(WRITTEN TASK):
Please print the entries below exactly, from the line with "Identify the document" through the line with "Rendered at 1241 by 1754 pixels.", including both of those lines and leaving out all others.

[Items from a dataset]
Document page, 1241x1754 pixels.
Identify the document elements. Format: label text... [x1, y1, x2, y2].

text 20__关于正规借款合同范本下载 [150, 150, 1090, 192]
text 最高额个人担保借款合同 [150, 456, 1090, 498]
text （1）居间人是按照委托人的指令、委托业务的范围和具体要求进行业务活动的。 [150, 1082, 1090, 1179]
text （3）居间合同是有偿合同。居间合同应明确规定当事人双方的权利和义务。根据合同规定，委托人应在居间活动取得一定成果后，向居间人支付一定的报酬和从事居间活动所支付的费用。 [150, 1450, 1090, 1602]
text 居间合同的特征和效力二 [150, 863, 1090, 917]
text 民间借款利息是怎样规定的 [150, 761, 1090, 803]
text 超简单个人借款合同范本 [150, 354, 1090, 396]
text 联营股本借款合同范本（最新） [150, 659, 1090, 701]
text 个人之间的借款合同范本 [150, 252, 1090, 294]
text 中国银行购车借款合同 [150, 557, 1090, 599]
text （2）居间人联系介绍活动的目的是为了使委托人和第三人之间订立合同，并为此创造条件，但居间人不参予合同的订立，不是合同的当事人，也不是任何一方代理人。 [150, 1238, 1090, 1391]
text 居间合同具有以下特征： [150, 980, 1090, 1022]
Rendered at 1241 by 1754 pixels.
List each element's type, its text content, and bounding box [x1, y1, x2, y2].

==

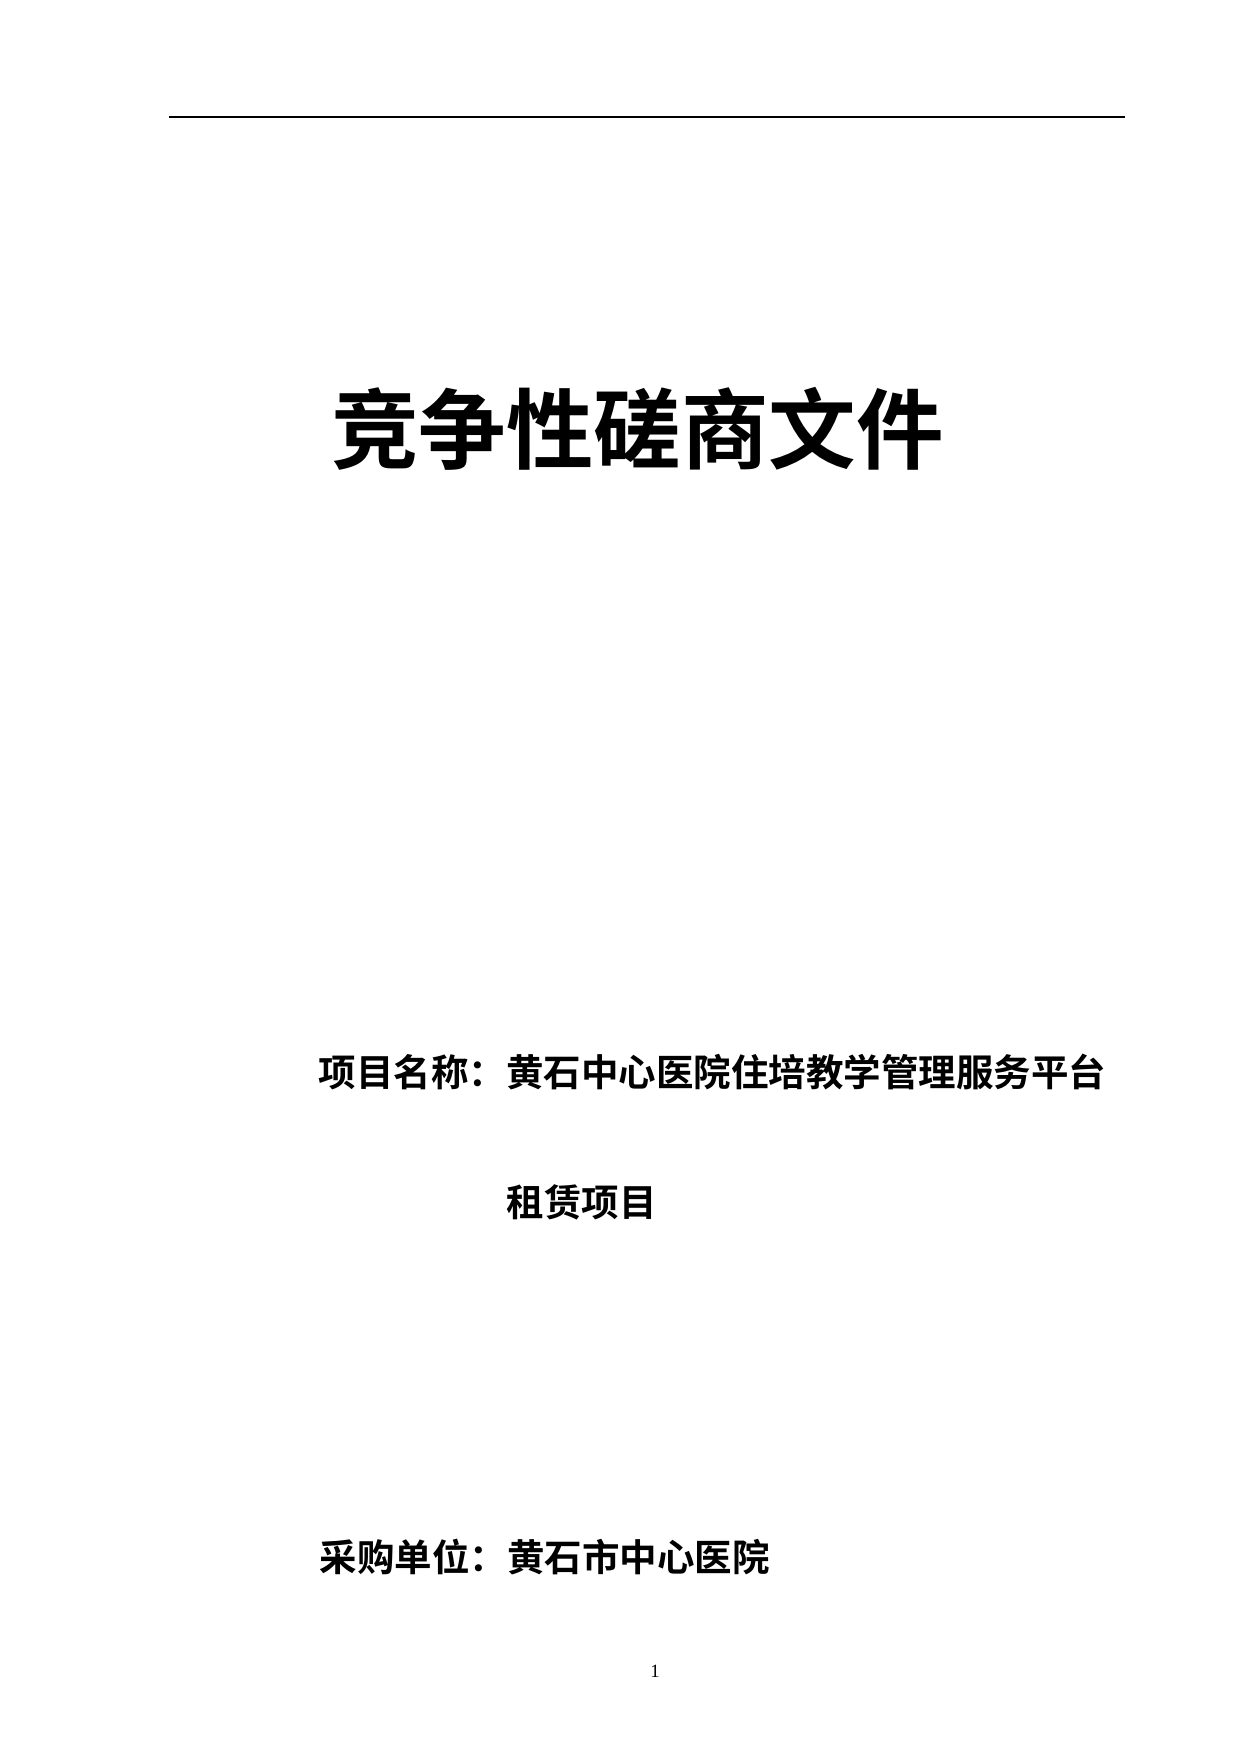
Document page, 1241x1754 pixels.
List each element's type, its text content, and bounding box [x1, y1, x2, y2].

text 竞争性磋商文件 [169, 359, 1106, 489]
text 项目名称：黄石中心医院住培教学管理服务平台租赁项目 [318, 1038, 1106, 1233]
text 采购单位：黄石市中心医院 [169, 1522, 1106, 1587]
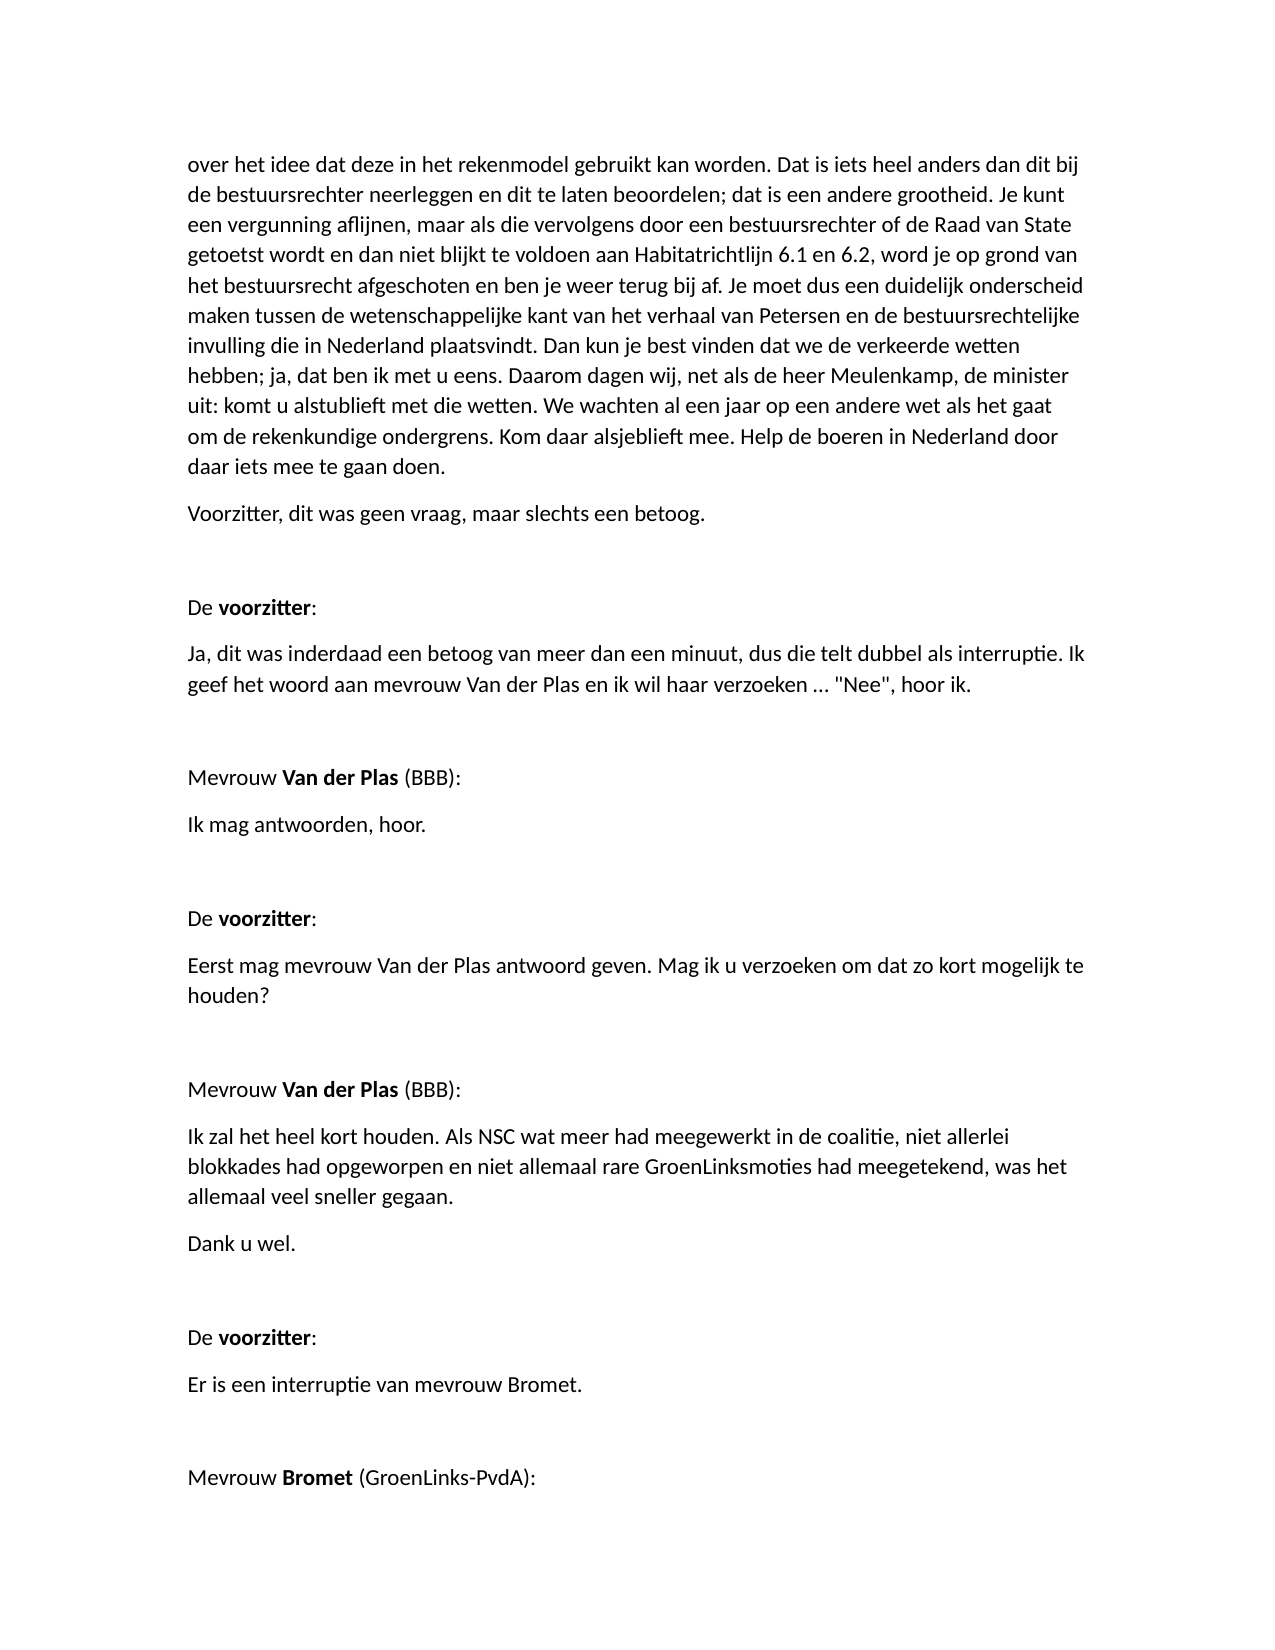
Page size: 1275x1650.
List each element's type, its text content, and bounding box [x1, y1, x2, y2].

(WRITTEN SOLUTION):
Identify the document elements. Format: label text... [x1, y1, x2, y2].

text 20__关于正规借款合同范本下载 [150, 150, 1090, 192]
text 最高额个人担保借款合同 [150, 456, 1090, 498]
text （1）居间人是按照委托人的指令、委托业务的范围和具体要求进行业务活动的。 [150, 1082, 1090, 1179]
text （3）居间合同是有偿合同。居间合同应明确规定当事人双方的权利和义务。根据合同规定，委托人应在居间活动取得一定成果后，向居间人支付一定的报酬和从事居间活动所支付的费用。 [150, 1450, 1090, 1602]
text 居间合同的特征和效力二 [150, 863, 1090, 917]
text 民间借款利息是怎样规定的 [150, 761, 1090, 803]
text 超简单个人借款合同范本 [150, 354, 1090, 396]
text 联营股本借款合同范本（最新） [150, 659, 1090, 701]
text 个人之间的借款合同范本 [150, 252, 1090, 294]
text 中国银行购车借款合同 [150, 557, 1090, 599]
text （2）居间人联系介绍活动的目的是为了使委托人和第三人之间订立合同，并为此创造条件，但居间人不参予合同的订立，不是合同的当事人，也不是任何一方代理人。 [150, 1238, 1090, 1391]
text 居间合同具有以下特征： [150, 980, 1090, 1022]
Rendered at 1241 by 1754 pixels.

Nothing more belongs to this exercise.